Your task
Leave every picture out, and print the full listing again exactly.

Source material
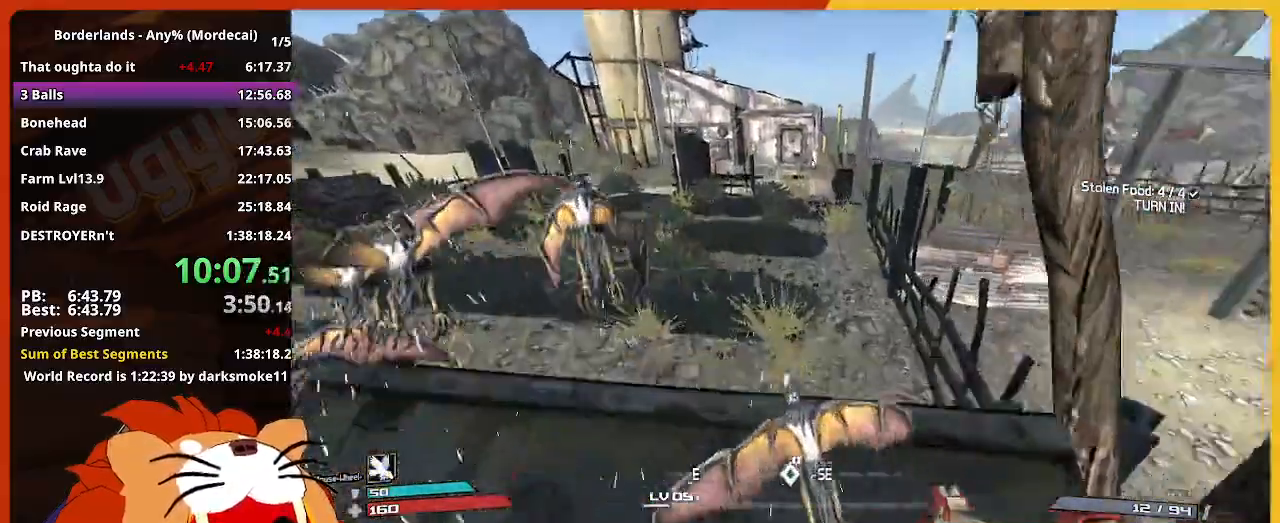
{"keys": ["w"], "events": []}
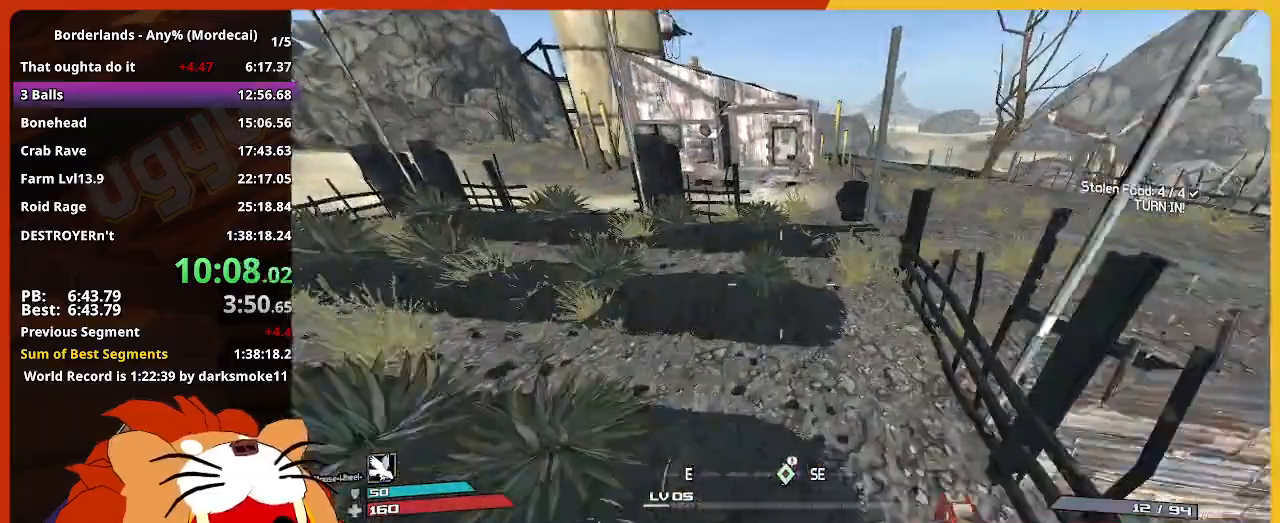
{"keys": ["w"], "events": []}
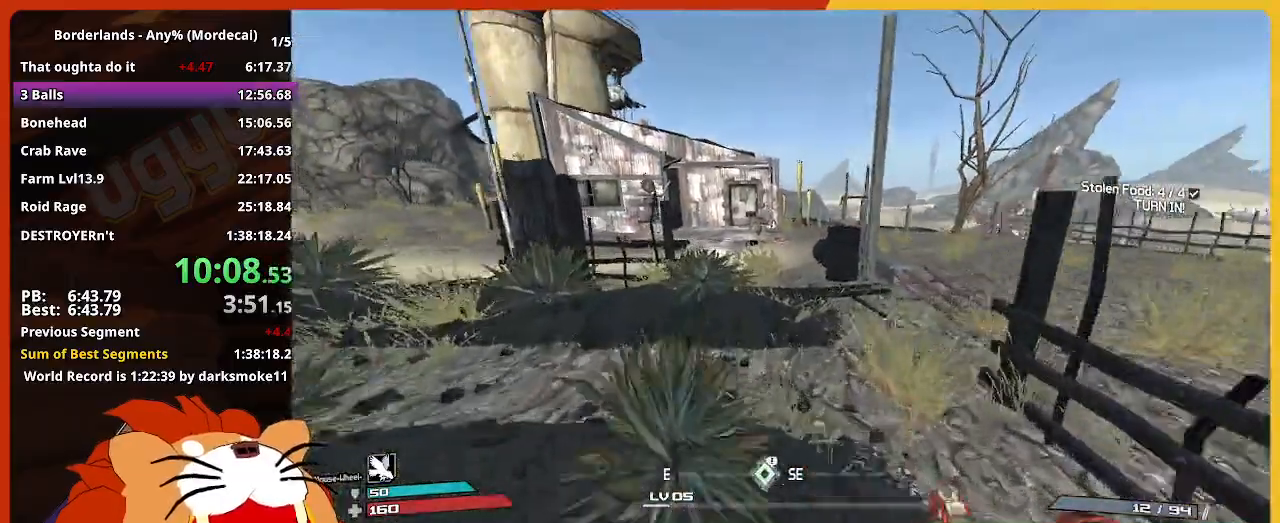
{"keys": ["w"], "events": []}
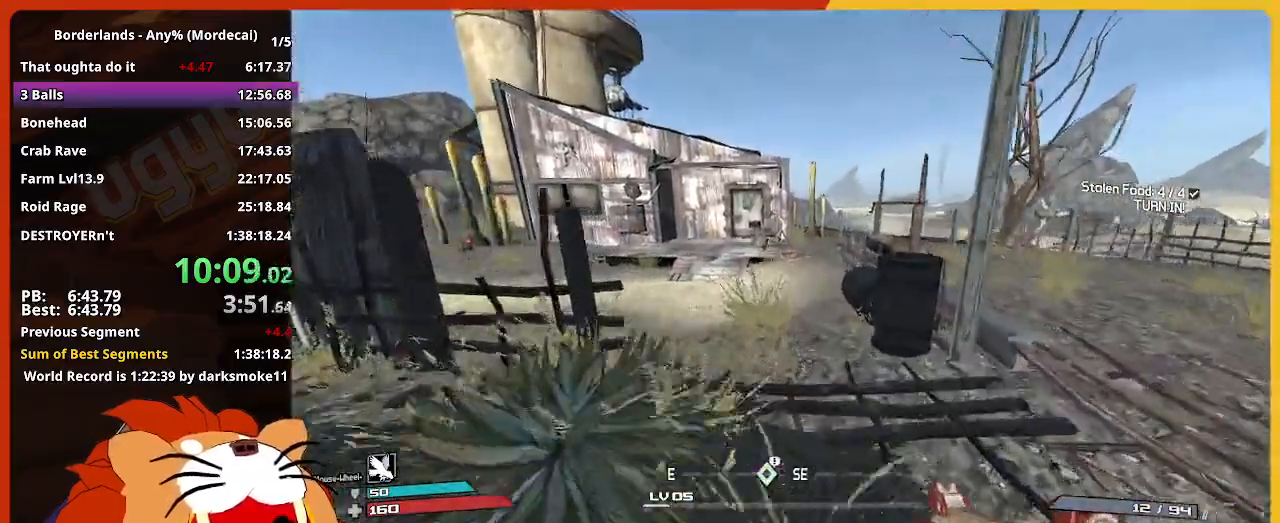
{"keys": ["w"], "events": []}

Response below
{"keys": ["w"], "events": []}
{"keys": ["w"], "events": []}
{"keys": ["w"], "events": []}
{"keys": ["w"], "events": []}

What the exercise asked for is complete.